WHAT YOU HAVE TO DO
Rewrite each of the records below, putting "crumpled fabric on the ground" wherever "crumpled cloth on ground" appears and keeping everything else as it is.

RECORDS
---*---

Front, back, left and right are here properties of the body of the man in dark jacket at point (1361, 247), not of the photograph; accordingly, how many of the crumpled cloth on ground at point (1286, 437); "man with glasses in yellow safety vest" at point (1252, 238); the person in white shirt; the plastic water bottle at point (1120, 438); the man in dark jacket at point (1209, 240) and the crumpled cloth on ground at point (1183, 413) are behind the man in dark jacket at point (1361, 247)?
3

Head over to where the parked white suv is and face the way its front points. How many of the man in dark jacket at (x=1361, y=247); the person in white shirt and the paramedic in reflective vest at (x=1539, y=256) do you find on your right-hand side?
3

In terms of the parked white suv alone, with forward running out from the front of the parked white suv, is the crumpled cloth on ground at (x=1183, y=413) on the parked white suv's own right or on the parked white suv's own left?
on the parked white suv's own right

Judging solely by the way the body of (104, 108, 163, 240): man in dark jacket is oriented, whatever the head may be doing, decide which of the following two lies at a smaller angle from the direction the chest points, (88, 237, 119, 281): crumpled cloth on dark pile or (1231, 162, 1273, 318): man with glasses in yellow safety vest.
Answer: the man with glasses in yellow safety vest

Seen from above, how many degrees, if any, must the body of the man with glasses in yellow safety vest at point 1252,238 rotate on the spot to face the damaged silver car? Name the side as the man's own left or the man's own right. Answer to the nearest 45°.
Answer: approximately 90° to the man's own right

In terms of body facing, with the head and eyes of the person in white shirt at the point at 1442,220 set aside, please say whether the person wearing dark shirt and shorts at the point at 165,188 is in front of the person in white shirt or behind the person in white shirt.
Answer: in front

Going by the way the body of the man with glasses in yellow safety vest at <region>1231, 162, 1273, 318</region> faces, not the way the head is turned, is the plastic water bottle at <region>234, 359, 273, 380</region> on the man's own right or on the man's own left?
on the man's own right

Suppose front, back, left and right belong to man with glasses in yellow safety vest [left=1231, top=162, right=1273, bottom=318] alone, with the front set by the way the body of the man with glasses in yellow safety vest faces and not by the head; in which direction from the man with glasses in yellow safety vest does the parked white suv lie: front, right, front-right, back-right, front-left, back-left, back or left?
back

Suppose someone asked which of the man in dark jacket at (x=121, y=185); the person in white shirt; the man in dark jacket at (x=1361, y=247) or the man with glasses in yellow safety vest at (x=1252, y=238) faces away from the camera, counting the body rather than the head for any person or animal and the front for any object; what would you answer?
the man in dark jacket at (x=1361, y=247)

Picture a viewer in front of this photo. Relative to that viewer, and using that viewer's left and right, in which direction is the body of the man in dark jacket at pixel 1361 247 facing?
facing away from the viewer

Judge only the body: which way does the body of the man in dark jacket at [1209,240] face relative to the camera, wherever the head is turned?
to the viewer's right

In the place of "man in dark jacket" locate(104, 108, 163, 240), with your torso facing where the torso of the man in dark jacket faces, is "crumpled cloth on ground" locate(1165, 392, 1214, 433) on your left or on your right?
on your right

---*---

THE COMPLETED TASK
Front, back, left and right are here properties of the body of the man in dark jacket at point (1361, 247), not of the photograph; accordingly, how many of the crumpled fabric on the ground at point (1286, 437); "man with glasses in yellow safety vest" at point (1252, 238); the person in white shirt; the plastic water bottle at point (1120, 438); the man in dark jacket at point (1209, 240) and the crumpled fabric on the ground at point (1183, 413) are behind the man in dark jacket at point (1361, 247)?
3

Head over to where the parked white suv is and face the way its front points. How many of the man in dark jacket at (x=1361, y=247); the person in white shirt and the paramedic in reflective vest at (x=1539, y=256) do you find on your right-hand side?
3

In terms of the parked white suv alone, with forward running out from the front of the parked white suv, is the crumpled fabric on the ground at (x=1183, y=413) on the parked white suv's own right or on the parked white suv's own left?
on the parked white suv's own right

Judging solely by the way the body of (104, 108, 163, 240): man in dark jacket is oriented, whatever the head may be doing, decide which of the following two lies at a smaller angle from the direction the chest points, (88, 237, 119, 281): crumpled cloth on dark pile or (1231, 162, 1273, 318): man with glasses in yellow safety vest.
Answer: the man with glasses in yellow safety vest

Seen from above, how many degrees, if any, must the body of the man with glasses in yellow safety vest at point 1252,238 rotate on the spot to face the damaged silver car? Name the side as the man's own left or the man's own right. Answer to the nearest 45°.
Answer: approximately 90° to the man's own right

In terms of body facing, with the head and eyes of the person in white shirt at the point at 1442,220 set aside, please say whether the person wearing dark shirt and shorts at the point at 165,188 is in front of the person in white shirt or behind the person in white shirt.
Answer: in front

Going by the way the body of the man with glasses in yellow safety vest at <region>1231, 162, 1273, 318</region> faces, not the way the head is turned, is the plastic water bottle at <region>234, 359, 273, 380</region> on the man's own right or on the man's own left?
on the man's own right

Suppose front, back, left and right belong to man with glasses in yellow safety vest [left=1231, top=162, right=1273, bottom=318] alone, with the front set by the way the body of the man with glasses in yellow safety vest faces and not by the head; in which direction from the man with glasses in yellow safety vest does the parked white suv lie: front, right, front-right, back-right, front-left, back-left, back or left?
back

Suppose someone asked which of the man in dark jacket at (x=121, y=185); the person in white shirt; the man in dark jacket at (x=1361, y=247) or the man with glasses in yellow safety vest at (x=1252, y=238) faces away from the camera, counting the body rather than the head for any person or animal and the front for any object; what would you answer?
the man in dark jacket at (x=1361, y=247)

Picture a viewer in front of this photo. Relative to that viewer, and using that viewer's left and right, in which direction is the body of the man in dark jacket at pixel 1361 247 facing?
facing away from the viewer

Judge only the body: which way does the body of the man in dark jacket at [1209,240] face relative to the camera, wherever the head is turned?
to the viewer's right

In the place of "man in dark jacket" locate(104, 108, 163, 240), with your torso facing where the torso of the man in dark jacket faces, is "crumpled fabric on the ground" locate(1165, 392, 1214, 433) on your left or on your right?
on your right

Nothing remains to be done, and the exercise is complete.